Our other seviche, halibut tiradito ($13) could be called Peruvian sashimi: It's not marinated but sushi-raw, and that was perfectly OK with us. About a dozen thin, pure-white, paper-thin strips of perfectly fresh halibut were aligned in six neat rows on a black-and-white rectangular plate, drizzled with a gently spicy, aromatic Asian-style sauce that seemed to incorporate light soy sauce, maybe a touch of sesame oil, perhaps a dash of vinegar, and a sprinkle of very finely minced hot peppers and chives. As befits its Asian style, it was served with chopsticks, and it was a delight.

Dessert? Don't mind if we do! A large, thick wedge of flan ($7), a classic Spanish/Latino creamy caramel pudding with a dark-caramel coating, was garnished with fresh raspberries, strawberries and blueberries. It was creamy, silken but dense, pure essence of dark-cooked sugar and creamy condensed milk. Espressos were almost as good as the other night, maybe just a bit more strong and bitter this time, but who's complaining?

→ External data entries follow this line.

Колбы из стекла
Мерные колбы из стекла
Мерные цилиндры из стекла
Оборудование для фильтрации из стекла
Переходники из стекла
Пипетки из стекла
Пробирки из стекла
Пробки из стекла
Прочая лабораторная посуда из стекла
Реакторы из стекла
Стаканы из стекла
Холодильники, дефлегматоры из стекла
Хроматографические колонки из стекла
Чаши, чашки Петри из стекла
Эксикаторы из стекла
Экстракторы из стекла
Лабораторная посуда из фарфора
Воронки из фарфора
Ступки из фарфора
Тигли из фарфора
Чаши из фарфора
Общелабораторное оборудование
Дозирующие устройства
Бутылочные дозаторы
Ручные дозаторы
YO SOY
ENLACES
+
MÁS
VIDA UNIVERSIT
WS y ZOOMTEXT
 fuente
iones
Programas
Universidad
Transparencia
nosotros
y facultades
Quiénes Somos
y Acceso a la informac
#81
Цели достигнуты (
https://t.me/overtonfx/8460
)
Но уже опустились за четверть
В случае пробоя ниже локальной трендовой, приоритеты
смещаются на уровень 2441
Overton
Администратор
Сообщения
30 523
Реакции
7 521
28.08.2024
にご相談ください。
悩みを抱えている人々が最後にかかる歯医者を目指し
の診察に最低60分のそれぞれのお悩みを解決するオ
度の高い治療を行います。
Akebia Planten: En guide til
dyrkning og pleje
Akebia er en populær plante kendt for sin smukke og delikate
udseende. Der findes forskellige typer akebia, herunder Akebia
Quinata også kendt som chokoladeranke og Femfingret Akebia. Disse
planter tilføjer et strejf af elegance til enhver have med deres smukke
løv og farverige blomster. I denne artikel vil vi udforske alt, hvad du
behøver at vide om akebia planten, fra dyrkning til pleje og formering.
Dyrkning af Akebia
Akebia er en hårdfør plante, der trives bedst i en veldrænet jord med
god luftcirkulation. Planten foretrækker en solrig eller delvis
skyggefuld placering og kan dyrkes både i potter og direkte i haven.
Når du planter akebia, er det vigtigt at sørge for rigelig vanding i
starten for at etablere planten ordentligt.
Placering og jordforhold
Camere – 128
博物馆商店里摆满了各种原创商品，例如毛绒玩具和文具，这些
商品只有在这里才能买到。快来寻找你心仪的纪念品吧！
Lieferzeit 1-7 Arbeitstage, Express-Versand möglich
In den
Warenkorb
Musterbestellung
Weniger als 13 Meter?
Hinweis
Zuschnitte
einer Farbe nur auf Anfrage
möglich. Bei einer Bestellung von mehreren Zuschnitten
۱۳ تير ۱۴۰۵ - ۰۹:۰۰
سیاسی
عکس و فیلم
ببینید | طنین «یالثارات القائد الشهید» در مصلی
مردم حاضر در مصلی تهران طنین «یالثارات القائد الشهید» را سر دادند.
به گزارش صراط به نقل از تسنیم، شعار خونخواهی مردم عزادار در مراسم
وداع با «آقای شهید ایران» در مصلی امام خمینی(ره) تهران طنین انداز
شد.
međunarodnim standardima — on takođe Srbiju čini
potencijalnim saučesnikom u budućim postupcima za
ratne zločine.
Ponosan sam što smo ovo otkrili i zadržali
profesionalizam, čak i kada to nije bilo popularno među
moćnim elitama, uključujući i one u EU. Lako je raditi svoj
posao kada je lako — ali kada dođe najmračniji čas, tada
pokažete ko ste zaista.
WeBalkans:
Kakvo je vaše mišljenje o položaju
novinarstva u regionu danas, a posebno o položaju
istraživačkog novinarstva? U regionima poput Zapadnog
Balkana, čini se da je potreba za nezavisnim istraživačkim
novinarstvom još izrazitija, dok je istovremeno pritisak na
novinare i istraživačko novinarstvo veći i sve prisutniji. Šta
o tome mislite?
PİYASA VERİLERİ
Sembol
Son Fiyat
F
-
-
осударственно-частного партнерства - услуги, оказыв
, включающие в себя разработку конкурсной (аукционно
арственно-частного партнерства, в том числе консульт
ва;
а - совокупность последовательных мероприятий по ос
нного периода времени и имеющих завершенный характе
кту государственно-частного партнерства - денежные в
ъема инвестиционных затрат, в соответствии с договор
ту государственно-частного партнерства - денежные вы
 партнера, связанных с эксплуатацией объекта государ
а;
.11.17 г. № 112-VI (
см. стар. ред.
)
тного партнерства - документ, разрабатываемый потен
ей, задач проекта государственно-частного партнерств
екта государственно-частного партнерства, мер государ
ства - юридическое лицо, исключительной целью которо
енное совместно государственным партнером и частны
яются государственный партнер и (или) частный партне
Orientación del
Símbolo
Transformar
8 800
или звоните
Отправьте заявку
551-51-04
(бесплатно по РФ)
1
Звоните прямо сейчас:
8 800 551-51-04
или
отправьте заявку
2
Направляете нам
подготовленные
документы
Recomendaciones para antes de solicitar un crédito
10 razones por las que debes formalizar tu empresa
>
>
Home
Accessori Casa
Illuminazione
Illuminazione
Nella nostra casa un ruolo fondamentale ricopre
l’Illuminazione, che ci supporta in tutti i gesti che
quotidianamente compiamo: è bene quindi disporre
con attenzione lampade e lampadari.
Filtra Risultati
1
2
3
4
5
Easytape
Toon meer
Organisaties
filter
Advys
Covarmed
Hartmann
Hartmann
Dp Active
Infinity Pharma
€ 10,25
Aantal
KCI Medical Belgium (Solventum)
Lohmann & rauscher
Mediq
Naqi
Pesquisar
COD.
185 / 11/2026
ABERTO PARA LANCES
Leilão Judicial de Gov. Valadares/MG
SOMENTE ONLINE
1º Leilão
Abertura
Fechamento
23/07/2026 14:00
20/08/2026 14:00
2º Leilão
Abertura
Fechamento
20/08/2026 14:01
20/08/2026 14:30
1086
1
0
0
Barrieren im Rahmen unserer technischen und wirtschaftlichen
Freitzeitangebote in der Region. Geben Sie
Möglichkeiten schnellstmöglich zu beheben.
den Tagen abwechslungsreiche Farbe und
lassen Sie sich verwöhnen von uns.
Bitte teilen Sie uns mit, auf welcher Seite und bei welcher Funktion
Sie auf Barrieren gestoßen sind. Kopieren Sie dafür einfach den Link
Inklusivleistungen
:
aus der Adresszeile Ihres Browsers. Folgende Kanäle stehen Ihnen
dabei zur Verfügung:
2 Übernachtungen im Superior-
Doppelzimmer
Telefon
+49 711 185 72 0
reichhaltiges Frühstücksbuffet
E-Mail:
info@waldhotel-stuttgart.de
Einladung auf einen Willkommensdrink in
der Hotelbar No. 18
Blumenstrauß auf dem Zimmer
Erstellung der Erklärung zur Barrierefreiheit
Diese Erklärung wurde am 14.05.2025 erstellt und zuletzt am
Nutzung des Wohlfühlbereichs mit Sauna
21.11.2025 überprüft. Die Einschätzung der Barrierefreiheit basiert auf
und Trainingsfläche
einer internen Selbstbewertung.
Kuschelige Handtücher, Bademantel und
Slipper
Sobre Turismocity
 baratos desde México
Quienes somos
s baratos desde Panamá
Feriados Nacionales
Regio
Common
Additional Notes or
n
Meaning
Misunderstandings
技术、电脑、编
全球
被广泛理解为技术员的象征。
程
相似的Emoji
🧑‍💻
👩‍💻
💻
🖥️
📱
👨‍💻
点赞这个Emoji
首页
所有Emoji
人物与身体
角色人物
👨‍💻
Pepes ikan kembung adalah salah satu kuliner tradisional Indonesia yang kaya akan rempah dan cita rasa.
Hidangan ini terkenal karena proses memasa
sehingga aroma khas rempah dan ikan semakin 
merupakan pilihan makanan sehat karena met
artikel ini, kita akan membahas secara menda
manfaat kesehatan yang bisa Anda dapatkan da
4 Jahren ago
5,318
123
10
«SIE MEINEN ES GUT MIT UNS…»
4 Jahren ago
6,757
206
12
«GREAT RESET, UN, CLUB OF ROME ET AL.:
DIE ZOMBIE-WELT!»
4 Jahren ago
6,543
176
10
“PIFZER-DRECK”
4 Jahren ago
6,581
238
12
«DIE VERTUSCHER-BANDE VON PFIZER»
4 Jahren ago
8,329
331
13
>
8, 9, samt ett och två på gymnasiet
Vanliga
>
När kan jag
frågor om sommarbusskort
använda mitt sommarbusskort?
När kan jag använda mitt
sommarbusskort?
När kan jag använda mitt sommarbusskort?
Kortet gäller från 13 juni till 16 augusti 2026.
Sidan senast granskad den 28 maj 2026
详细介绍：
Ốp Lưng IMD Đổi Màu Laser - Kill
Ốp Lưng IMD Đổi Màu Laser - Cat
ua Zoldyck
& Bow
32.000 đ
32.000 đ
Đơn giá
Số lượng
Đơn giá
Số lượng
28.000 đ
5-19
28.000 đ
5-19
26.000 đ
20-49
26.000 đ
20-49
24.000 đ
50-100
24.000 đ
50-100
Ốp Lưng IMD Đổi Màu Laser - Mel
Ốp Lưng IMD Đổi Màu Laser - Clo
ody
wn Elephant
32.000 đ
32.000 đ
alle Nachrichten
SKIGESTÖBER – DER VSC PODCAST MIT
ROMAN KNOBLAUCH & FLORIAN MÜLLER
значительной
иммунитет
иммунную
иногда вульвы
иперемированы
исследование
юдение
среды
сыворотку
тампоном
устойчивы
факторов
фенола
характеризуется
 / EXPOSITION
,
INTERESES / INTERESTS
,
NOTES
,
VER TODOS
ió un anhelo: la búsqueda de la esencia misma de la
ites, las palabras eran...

With two Red Stripe beers ($4.50 each), this lighter meal came to $53.52, to which we added a $12 tip. $$$$

(June/July 2004)

ACCESSIBILITY: Grade-level entrance is accessible to wheelchair users, but patio tables may partially or completely block access from Bardstown Road, a small but troubling issue that should be easy to correct. Only the larger (unisex) restroom has a toilet equipped for disabled guests. Smoking is permitted in and around the bar, and some tables in the purported non-smoking area are within feet of smokers; smoking is permitted throughout the patio. Ask for seating in the room away from the bar if smoke is a concern.